Die Doha-Runde der WTO

Stolpersteine auf dem Weg zu einem erfolgreichen Verhandlungsabschluss

SWP-Studie 2009/S 01, Januar 2009, 39 Seiten

Die Doha-Runde der WTO befindet sich mittlerweile im achten Verhandlungsjahr. Zuletzt verständigten sich die Staats- und Regierungschefs der 20 größten Wirtschaftsmächte im November 2008 beim Washingtoner Finanzgipfel darauf, noch vor Jahresende 2008 zu einer Einigung in den Kernpunkten der Verhandlungsrunde zu gelangen.

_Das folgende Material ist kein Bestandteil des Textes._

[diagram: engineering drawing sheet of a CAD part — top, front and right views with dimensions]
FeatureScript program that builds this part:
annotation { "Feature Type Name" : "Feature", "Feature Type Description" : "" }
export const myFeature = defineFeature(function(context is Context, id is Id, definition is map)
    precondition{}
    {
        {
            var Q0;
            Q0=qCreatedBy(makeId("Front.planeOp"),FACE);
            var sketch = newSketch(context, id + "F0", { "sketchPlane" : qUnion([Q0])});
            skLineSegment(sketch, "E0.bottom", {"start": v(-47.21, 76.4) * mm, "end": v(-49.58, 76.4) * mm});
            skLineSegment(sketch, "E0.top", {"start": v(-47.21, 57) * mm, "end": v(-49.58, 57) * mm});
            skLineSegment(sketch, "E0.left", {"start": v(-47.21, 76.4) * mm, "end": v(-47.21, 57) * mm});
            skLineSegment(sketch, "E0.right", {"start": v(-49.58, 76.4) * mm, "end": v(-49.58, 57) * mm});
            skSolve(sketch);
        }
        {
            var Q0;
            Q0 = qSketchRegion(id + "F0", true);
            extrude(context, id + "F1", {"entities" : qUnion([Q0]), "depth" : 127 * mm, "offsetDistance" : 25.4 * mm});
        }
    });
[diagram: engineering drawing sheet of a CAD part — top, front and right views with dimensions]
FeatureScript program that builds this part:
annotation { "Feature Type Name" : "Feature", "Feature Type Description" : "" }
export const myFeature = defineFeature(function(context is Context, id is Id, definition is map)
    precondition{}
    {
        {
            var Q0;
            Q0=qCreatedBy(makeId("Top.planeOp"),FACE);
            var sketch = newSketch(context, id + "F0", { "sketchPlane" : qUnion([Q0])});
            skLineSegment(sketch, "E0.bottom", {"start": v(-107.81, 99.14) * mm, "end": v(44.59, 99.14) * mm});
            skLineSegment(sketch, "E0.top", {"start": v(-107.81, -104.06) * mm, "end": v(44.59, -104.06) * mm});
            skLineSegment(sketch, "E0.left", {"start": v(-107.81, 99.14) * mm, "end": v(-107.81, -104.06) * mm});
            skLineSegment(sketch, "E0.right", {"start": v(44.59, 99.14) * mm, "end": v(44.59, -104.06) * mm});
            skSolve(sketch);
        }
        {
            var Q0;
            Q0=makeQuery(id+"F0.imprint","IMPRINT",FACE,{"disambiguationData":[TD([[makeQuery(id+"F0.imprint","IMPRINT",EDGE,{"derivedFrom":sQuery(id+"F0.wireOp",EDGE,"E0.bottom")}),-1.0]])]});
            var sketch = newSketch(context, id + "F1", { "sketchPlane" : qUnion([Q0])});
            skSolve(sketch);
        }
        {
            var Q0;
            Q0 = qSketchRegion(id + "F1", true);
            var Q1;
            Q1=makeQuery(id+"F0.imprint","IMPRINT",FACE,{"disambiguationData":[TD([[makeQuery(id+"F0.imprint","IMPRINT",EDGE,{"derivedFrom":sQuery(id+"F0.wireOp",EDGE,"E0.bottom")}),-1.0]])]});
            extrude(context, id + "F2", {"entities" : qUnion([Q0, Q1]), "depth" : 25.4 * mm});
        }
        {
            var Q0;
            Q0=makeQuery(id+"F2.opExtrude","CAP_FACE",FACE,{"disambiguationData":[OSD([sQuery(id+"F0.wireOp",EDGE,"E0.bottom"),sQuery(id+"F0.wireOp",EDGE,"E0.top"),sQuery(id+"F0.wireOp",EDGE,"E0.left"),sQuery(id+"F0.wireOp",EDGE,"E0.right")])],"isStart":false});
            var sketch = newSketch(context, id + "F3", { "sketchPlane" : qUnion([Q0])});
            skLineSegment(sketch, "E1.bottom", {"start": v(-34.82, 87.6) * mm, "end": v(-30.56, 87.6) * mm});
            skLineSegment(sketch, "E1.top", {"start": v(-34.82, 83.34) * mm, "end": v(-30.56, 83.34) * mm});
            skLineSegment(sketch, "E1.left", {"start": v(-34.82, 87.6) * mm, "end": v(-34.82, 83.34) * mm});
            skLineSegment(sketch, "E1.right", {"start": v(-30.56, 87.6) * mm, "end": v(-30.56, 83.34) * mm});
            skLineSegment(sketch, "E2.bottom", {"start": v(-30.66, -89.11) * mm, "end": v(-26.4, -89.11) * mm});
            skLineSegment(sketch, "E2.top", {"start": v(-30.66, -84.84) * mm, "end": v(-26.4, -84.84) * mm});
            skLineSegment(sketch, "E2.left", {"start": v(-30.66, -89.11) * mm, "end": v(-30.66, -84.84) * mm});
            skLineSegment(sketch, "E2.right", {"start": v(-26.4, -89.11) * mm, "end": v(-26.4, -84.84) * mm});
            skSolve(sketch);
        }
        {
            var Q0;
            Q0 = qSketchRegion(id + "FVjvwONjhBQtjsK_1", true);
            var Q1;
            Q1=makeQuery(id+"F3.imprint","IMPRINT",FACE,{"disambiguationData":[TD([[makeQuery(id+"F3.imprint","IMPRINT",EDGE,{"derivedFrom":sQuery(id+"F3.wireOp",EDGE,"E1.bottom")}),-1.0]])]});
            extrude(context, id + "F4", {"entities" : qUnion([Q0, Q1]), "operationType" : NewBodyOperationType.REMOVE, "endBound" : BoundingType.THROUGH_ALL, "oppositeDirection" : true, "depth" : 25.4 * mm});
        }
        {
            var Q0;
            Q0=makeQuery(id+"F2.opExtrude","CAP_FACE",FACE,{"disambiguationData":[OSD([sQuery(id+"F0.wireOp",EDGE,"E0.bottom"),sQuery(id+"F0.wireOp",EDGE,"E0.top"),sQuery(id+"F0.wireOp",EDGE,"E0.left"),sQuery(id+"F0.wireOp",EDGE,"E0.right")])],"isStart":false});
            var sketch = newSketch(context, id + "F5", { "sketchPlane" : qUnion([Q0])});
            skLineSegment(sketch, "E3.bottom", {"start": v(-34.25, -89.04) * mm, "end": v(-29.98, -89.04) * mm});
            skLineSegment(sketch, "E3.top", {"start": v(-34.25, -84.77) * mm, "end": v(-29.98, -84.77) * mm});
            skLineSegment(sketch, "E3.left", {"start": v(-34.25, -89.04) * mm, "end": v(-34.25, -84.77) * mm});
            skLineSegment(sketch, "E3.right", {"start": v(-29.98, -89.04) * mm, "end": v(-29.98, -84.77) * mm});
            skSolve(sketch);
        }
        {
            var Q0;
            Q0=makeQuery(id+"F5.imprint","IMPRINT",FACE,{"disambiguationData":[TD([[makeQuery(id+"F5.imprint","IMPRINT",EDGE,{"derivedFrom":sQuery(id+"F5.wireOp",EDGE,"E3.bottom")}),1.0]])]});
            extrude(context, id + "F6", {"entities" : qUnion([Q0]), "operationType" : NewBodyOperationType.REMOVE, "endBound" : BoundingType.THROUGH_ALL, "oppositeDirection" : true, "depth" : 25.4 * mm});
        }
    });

Die Frist verstrich – wie viele andere zuvor – ergebnislos. Ein zügiger Abschluss der Verhandlungen ist angesichts der aktuellen Finanz- und Wirtschaftskrise aber außerordentlich wünschenswert. Zwar sind hiervon keine unmittelbaren Wachstumsimpulse zu erwarten; diese würden erst mit einiger Verzögerung auftreten. Nicht zu unterschätzen ist jedoch die symbolische Wirkung, die von einem Abschluss der Runde ausginge, würde er doch die Handlungsfähigkeit sowohl der Staatengemeinschaft als auch der WTO unter Beweis stellen. Vor diesem Hintergrund untersucht die Studie zunächst Verhandlungskonstellation und politische Rahmenbedingungen der Doha-Runde und benennt die Ursachen der gegenwärtigen Blockadesituation. Daraus ergibt sich die zentrale Frage, die der zweite Teil der Studie zu beantworten sucht: Welche Reformen sind notwendig, um nicht nur einen Abschluss der Doha-Runde zu ermöglichen, sondern auch künftige Liberalisierungsrunden zu erleichtern?